YOGYAKARTA - Isu adanya rencana pensiun dini massal aparatur sipil negara (ASN) telah menghebohkan para PNS dan PPPK. Program ini bahkan dikabarkan telah masuk dalam satu pasal dalam Rancangan Undang-Undang tentang Perubahan atas UU Nomor 5 tahun 2014 tentang ASN.
Revisi UU tersebut telah masuk dalam Program Legislasi Nasional (Prolegnas) tahun 2023. Lebih lanjut, Dewan Perwakilan Rakyat (DPR) menjelaskan bahwa program pensiun dini bisa diterapkan apabila pemerintah memiliki rencana perampingan organisasi.
Wacana Pensiun Dini Massal PNS Benarkah?
Menteri Pendayagunaan Aparatur Negara dan Reformasi Birokrasi (MenPANRB), Abdullah Azwar Anas, dengan tegas membantah isu program pensiun dini ASN. Azwar mengungkapkan bahwa program tersebut tidak masuk dalam RUU.
“Jadi sebenarnya itu nggak ada di dalam revisi UU ASN, soal pensiun dini ngga ada,” kata Azwar Anas setelah Rapat Tingkat Menteri (RTM) Penyusunan Perpres tentang Penguatan Pendampingan Pembangunan di Kantor Kemenko PMK, Jakarta (27/12).
Lebih lanjut, Azwar Anas menjelaskan memang ada banyak usulan skenario terkait manajemen ASN. Pensiun dini masuk dalam salah satu usulan yang ia terima. Usulan pensiun dini berhubungan dengan adanya ASN yang produktif dan ada pula yang sebaliknya.
Namun pemerintah tidak bisa memberhentikan ASN secara mudah atau tanpa pertimbangan matang. Dalam kasus ini, berbeda dengan swasta yang bisa menawarkan konsep pensiun dini dengan pemberian pesangon.
“Ini masih ide gagasan dari banyak orang, jadi di revisi UU ASN itu belum ada. Kira-kira begitu,” kata Azwar Anas.
Aturan Pensiun Dini PNS
Aba Subagja selaku Asisten Deputi Perancangan Jabatan, Perencanaan, dan Pengadaan SDM Aparatur KemenPANRB menyampaikan bahwa aturan pensiun dini ASN sebenarnya sudah ada.

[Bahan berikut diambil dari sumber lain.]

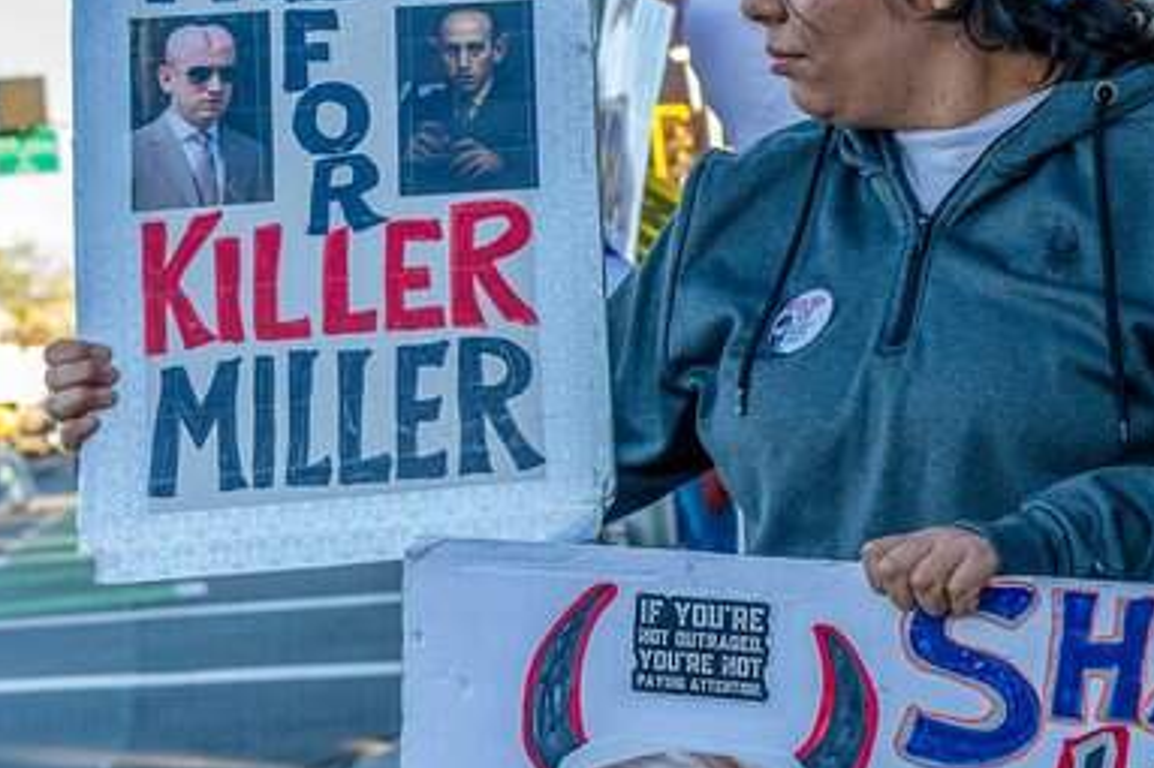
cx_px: 1196
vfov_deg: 14.3
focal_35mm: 96
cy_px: 443
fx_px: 3062
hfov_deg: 20.5
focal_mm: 30.5
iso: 250
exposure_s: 1/250
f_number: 4
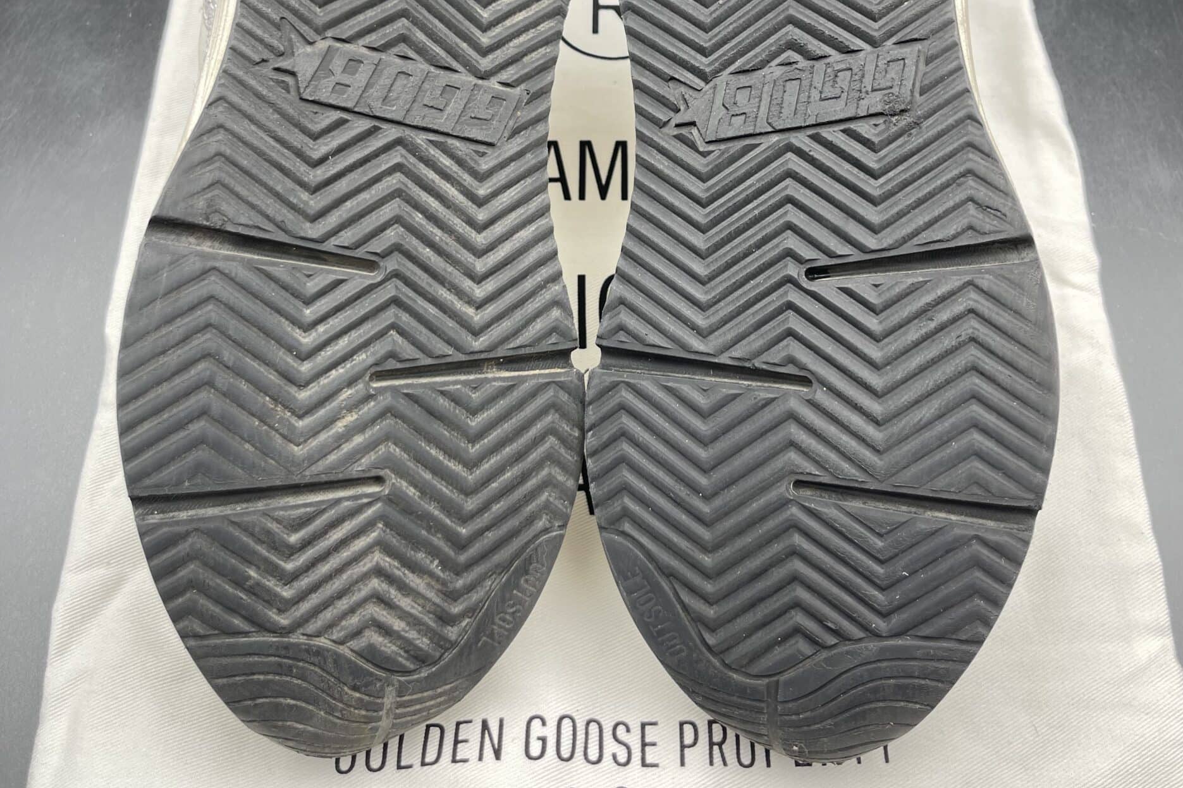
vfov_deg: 35.2
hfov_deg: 51.9
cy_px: 202
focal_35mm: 37
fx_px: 1216
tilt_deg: -61.8
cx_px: 597
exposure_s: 1/100
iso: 40
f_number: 1.6
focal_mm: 5.1
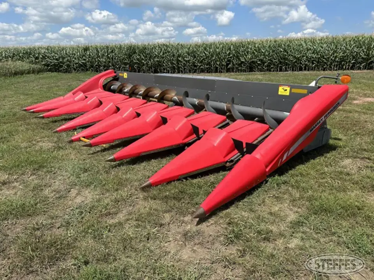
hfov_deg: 71.6
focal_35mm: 24
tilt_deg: -15.8
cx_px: 187
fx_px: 259
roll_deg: +2.8
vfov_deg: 56.8
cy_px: 140
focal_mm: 6.86
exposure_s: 1/4184
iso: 80
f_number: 1.78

Aturan pensiun dini ASN tertulis dalam PP Nomor 11 Tahun 2017 tentang manajemen ASN. Namun program pensiun dini ini belum ada ketentuan aturannya. Aba menjelaskan PNS bisa mengajukan pensiun dini lantaran penataan organisasi atau memang sudah memenuhi syarat yang diberlakukan dalam PP tersebut.
Pensiun dini dalam konteks adanya penataan organisasi diperbolehkan bagi PNS yang sudah menjalani 10 tahun masa bakti. Sementara apabila pensiun dini diajukan secara mandiri, maka PNS harus memenuhi syarat dalam PP 11/2017. Salah satu syaratnya yaitu berusia minimal 50 tahun dengan masa bakti 20 tahun.
Penilaian ASN
Aba menyampaikan bahwa capaian kinerja menjadi elemen penting dalam penilaian ASN. ASN yang tidak bisa memenuhi capaian kerja maka berpotensi diberhentikan statusnya sebagai abdi negara.
Jika ASN sudah beberapa kali tidak memenuhi capaian kinerja maka akan dikenakan hukuman disiplin. Lalu apabila masih bandel atau mengulanginya maka akan menerima sanksi paling berat, yaitu pemberhentian.
“Jadi, PNS itu sekarang yang dihukum bukan yang nakal-nakal saja. Sudah rajin tapi gak berkinerja kena hukuman juga di dalam PermenPANRB nomor 6/2022,” kata Aba.
Mendapat pertanyaan mengenai pendataan jumlah ASN, Aba menjelaskan bahwa program itu dilakukan untuk mengetahui perkembangan tenaga honorer yang ada di kementerian/lembaga. Saat ini diketahui jumlah ASN mencapai sekitar 2,3 juta. Para tenaga non ASN yang potensial didorong untuk mendaftar sebagai ASN lewat proses rekrutmen resmi.
Selain itu, pendataan juga berguna untuk mengetahui kekurangan dari organisasi ataupun ASN yang ada di sana. Jadi pemerintah bisa mengadakan pengembangan kompetensi ASN dan pelatihan lainnya.
Demikianlah penjelasan mengenai isu wacana pensiun dini massal PNS. Kabar tersebut mendapat banyak tanggapan dari berbagai pihak. Pemerintah diingatkan untuk berhati-hati dalam mengambil keputusan mengenai kebijakan tersebut.